### Page
···
LaPorte Ground Site Measurements

Statement of Work

Measurement of OH and HO2 mixing ratios, the total OH loss rate, and HO2 fluxes

William Brune, Principal Investigator, Pennsylvania State University, Department of Meteorology, 503 Walker, University Park, PA 16802
Phone (814) 865-3286, Fax (814) 865-3663. Email brune@essc.psu.edu

Background

The hydroxyl radical (OH) and the hydroperoxyl radical (HO2) play central roles in urban and regional air quality. OH initiates most reaction sequences that cycle surface emissions through the atmosphere. HO2 is readily exchanged with OH. In the exchange process, HO2 reacts with NO to form OH and NO2, leading to ozone formation. OH and HO2 together are called HOx. Predictive capability for ozone and its response to regulatory action requires a firm understanding of HOx sources, sinks, and interactions with anthropogenic hydrocarbons and nitrogen oxides.
···
### Source data

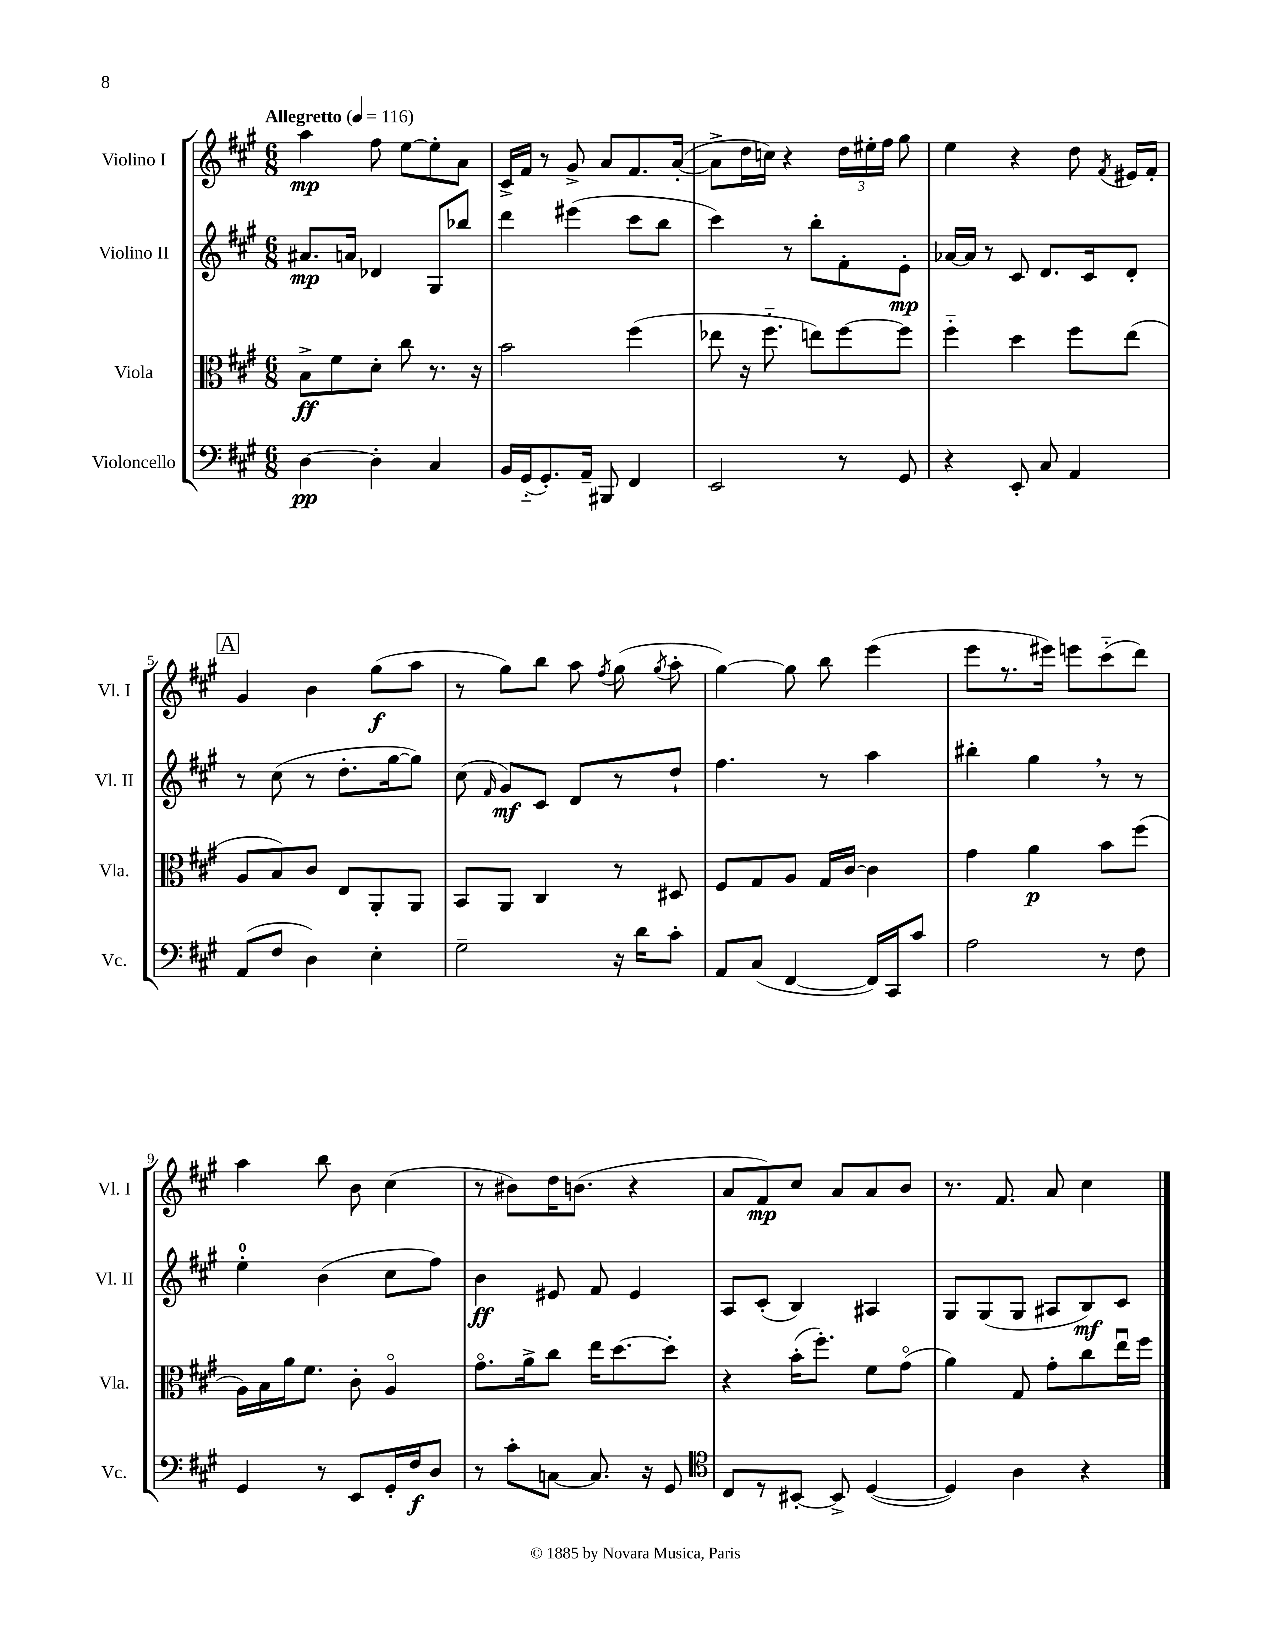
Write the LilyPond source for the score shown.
···
### Given problem
Continue the statement of work on measuring OH and HO2 at the LaPorte ground site, starting right after its last sentence.

### Written response
Recent field studies have attempted to validate HOx chemistry by measuring OH (and HO2) simultaneously with all known HOx sources and sinks. Generally, models constrained by measurements of NO, hydrocarbons, and meteorology often predict more OH than is observed by 10-40% and predict more HO2 than is observed by a factor of 3-6. Interestingly, in the free troposphere, models often underpredict OH and HO2. The observed dependence of HOx on factors such as solar zenith angle and NO seems to be fairly well described in some environments, but not all. Problems occur in moderately clean near-surface, some very clean and some polluted free tropospheric environments, and at high solar zenith angles. Thus, while some of the basic characteristics of tropospheric HOx chemistry appear to be well understood, some significant amount of its observed behavior cannot yet be explained.

Objectives

The overall objective is to improve the understanding of atmospheric oxidation and ozone formation processes. Houston's urban plume will provide a contrast to the rural forest of Michigan (PROPHET, 1998) and the free troposphere (aircraft measurements, SUCCESS, 1996; SONEX, 1997). To our knowledge, these will be the first successful measurements of OH and HO2 mixing ratios in an urban environment and the first ever measurements of total OH loss rate and HO2 flux. The previous SOS studies have shown the importance of both anthropogenic and natural hydrocarbons in this environment. Knowledge of these HOx sources and sinks will be important for defining the oxidation and ozone formation processes in this urban plume.

We have some specific objectives:

  • identify the variation of HOx and HO2/OH with NOx and VOCs: Do they vary as expected?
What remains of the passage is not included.